Proposed role for HCN4 channels in sinoatrial node cells. top, Spontaneous action potentials under basal (solid line) and beta-adrenergic-stimulated (broken line) conditions. MDP, maximum diastolic potential. Lower part, scale illustrating the overall relationship between depolarizing and repolarizing currents. Left, regular SAN action potential (SAN-AP). To ensure stable pacemaking over time, depolarizing currents are in a dynamic balance with repolarizing currents (indicated by balanced scale).
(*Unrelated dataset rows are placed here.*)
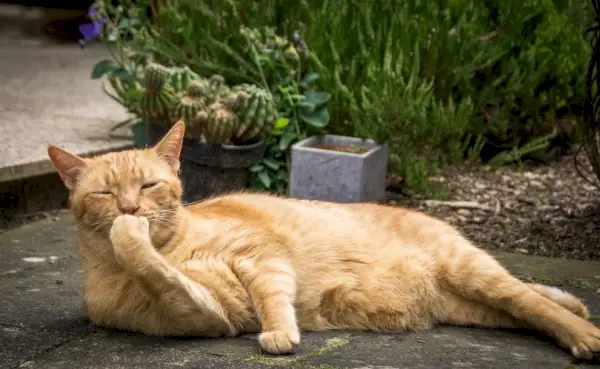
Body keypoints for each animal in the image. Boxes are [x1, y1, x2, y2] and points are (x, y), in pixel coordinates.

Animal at [47, 122, 600, 358]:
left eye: (147, 185)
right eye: (105, 192)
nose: (129, 209)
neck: (175, 245)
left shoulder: (261, 257)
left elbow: (272, 295)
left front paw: (279, 332)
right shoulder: (203, 315)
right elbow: (163, 276)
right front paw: (131, 239)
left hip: (469, 270)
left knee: (527, 297)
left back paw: (584, 332)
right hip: (467, 303)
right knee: (524, 306)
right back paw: (574, 305)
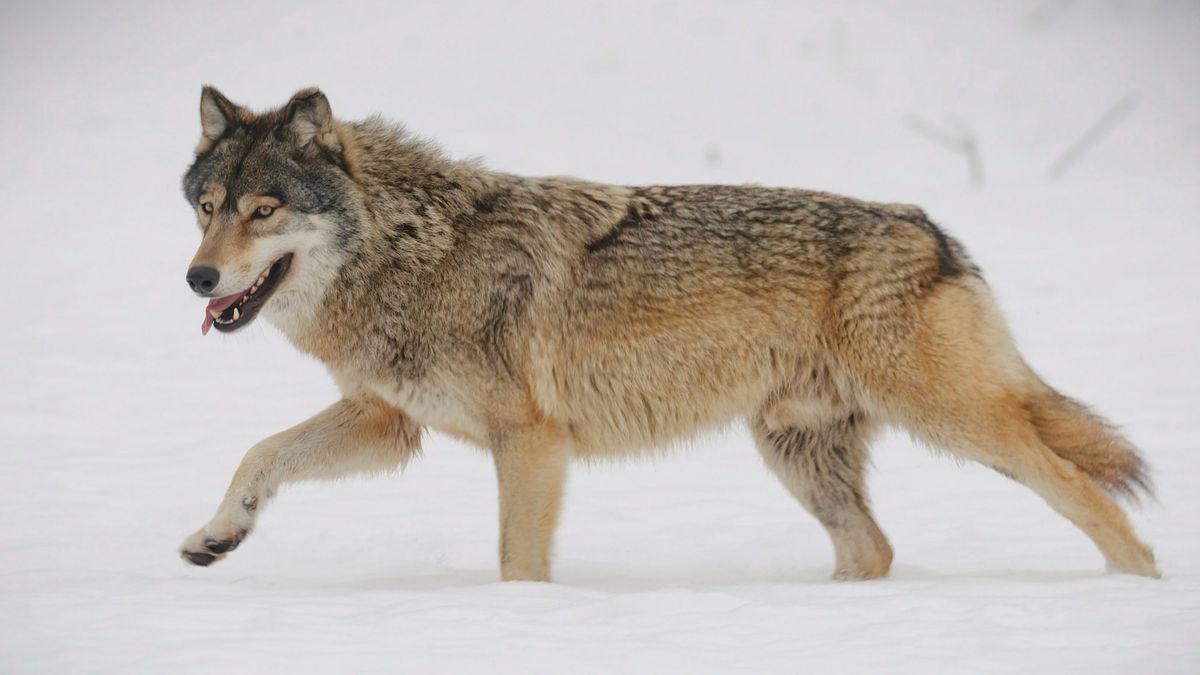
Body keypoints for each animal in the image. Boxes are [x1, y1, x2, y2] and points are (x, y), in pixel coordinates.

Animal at [174, 85, 1156, 578]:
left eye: (264, 211)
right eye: (208, 206)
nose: (199, 278)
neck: (416, 249)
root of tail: (931, 227)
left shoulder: (531, 441)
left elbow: (517, 561)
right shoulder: (389, 422)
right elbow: (259, 453)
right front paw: (217, 535)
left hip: (956, 424)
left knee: (1094, 497)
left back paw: (1135, 593)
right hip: (796, 450)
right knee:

In most situations, and particularly during sympathetic stimulation, HCN4 is not required to promote stable pacemaking. Middle and right, SAN action potentials after an increase in repolarizing currents (e.g. muscarinic stimulation or transition from activated to basal cardiac state; symbolized by red weight). In wild-type cells (right), HCN4 is activated and provides a depolarizing current (green) keeping the system well-balanced. In HCN4-deficient cells (middle), the membrane potential tends to remain sub-threshold fostering the appearance of sinus pauses.